In her remarks, AEIG Founder, Mrs. Abiodun Essiet, decried that even after committing to the Abuja Declaration of 15% budgetary allocation to health, both past and present administrations are yet to implement it. The situation is worse in the states and local government.

According to her: “This reflects the value the government places on health and it is significant challenge faced in achieving efficient and effective health service delivery in Nigeria.

“This lecture provides an opportunity to reflect on government policies (both past and present) on healthcare financing and proffer solutions to the limitations in the cause of implementation”.

She continues: “For me as an activist, I have chosen to remember him (late Brig. Essiet), for what he stood for as a human and as an Army General, and one of the ways we want to continue is legacy is bringing decisions makers in the forefront of managing the nation’s healthcare sector and other public health facilities together to come up with policies and strategies that would improve funding to our health sector.

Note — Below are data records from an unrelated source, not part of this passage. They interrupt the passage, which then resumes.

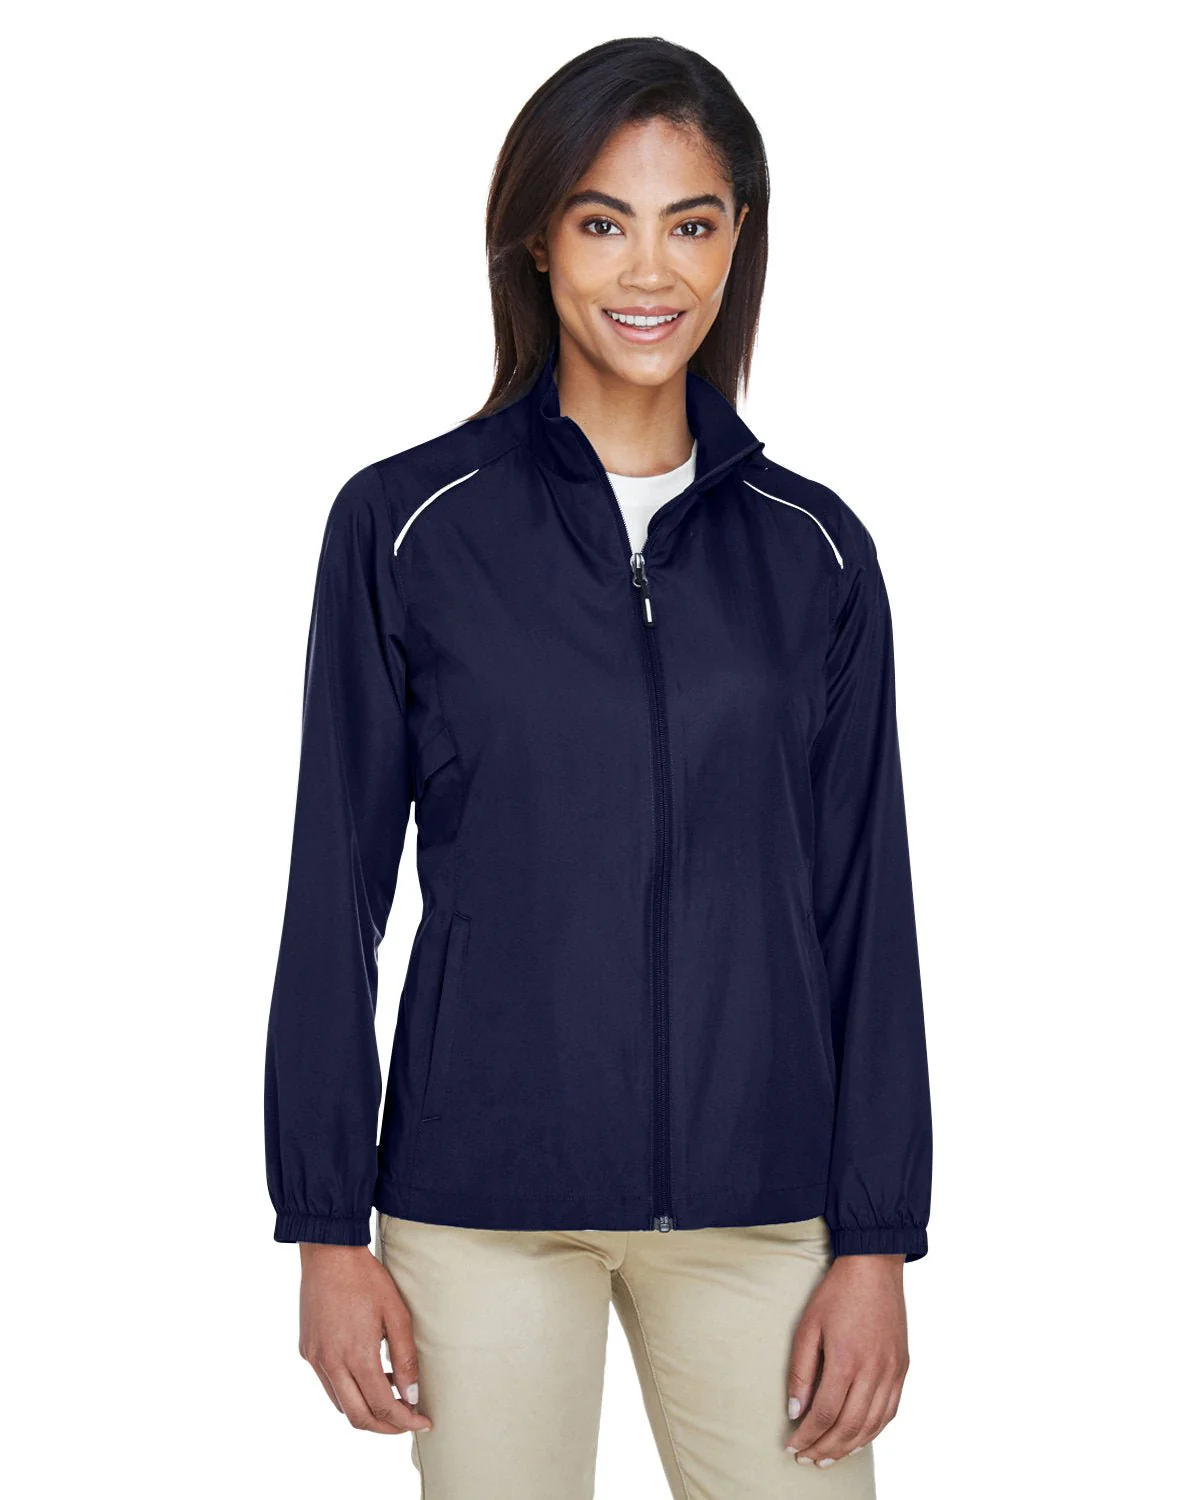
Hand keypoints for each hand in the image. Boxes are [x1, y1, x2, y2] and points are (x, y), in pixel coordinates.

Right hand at [297, 1243, 433, 1434]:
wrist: (329, 1253)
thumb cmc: (366, 1278)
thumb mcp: (396, 1313)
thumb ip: (405, 1357)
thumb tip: (411, 1395)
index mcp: (355, 1355)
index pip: (382, 1407)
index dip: (405, 1420)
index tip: (423, 1421)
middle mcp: (330, 1363)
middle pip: (358, 1417)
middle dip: (385, 1427)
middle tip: (407, 1422)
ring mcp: (315, 1358)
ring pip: (341, 1404)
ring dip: (366, 1409)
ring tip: (392, 1394)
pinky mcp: (307, 1350)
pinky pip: (328, 1384)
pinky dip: (350, 1390)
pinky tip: (369, 1373)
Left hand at [784, 1254, 907, 1465]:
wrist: (874, 1267)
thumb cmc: (837, 1293)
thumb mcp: (808, 1326)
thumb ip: (801, 1371)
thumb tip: (795, 1411)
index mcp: (846, 1360)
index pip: (824, 1414)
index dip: (807, 1436)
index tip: (792, 1446)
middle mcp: (873, 1371)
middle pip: (849, 1427)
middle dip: (825, 1449)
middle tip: (807, 1459)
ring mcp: (892, 1371)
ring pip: (872, 1425)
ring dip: (848, 1447)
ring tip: (828, 1457)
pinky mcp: (902, 1368)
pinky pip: (890, 1411)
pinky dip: (872, 1431)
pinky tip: (857, 1438)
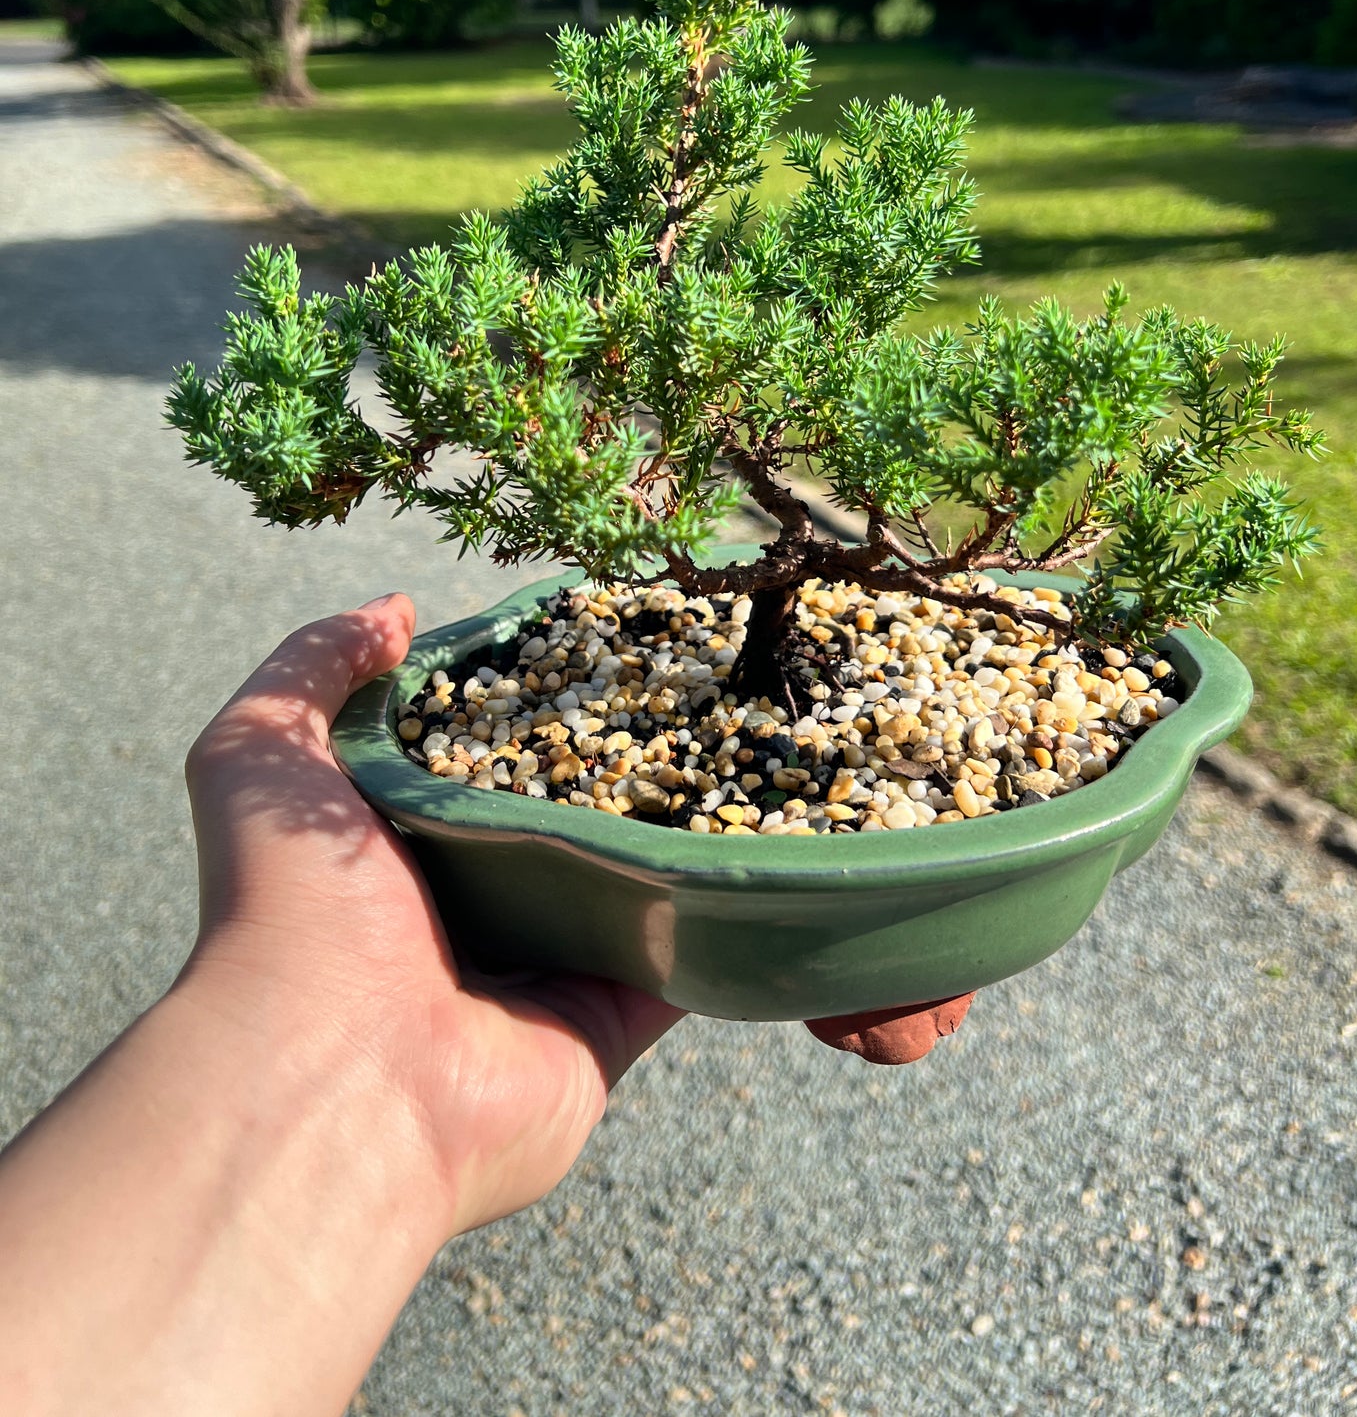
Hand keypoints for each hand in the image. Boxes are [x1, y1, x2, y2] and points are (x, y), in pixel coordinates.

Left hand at [182, 592, 682, 1235]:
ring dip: (677, 821)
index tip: (585, 632)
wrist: (339, 1076)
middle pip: (561, 811)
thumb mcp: (259, 751)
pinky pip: (684, 955)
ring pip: (632, 876)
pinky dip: (722, 906)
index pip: (475, 753)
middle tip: (680, 679)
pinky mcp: (609, 1021)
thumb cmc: (291, 907)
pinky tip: (767, 832)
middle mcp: (472, 909)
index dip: (522, 695)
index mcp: (396, 848)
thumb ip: (312, 665)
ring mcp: (545, 969)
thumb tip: (399, 611)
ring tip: (741, 731)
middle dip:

“When he fell ill, he was taken to four different hospitals including general hospitals, but he was turned back because those hospitals had no bed space, and barely had proper equipment and facilities like oxygen, to manage the situation.

“This is the experience of millions of people in Nigeria on a daily basis and the health condition of the patient usually get worse or even lose their lives in the process of commuting from one hospital to another.

“If our hospitals are well funded and equipped by the government, and he was given adequate care at the first hospital he was taken to, maybe he would have been here with us today instead of doing this in his memory”.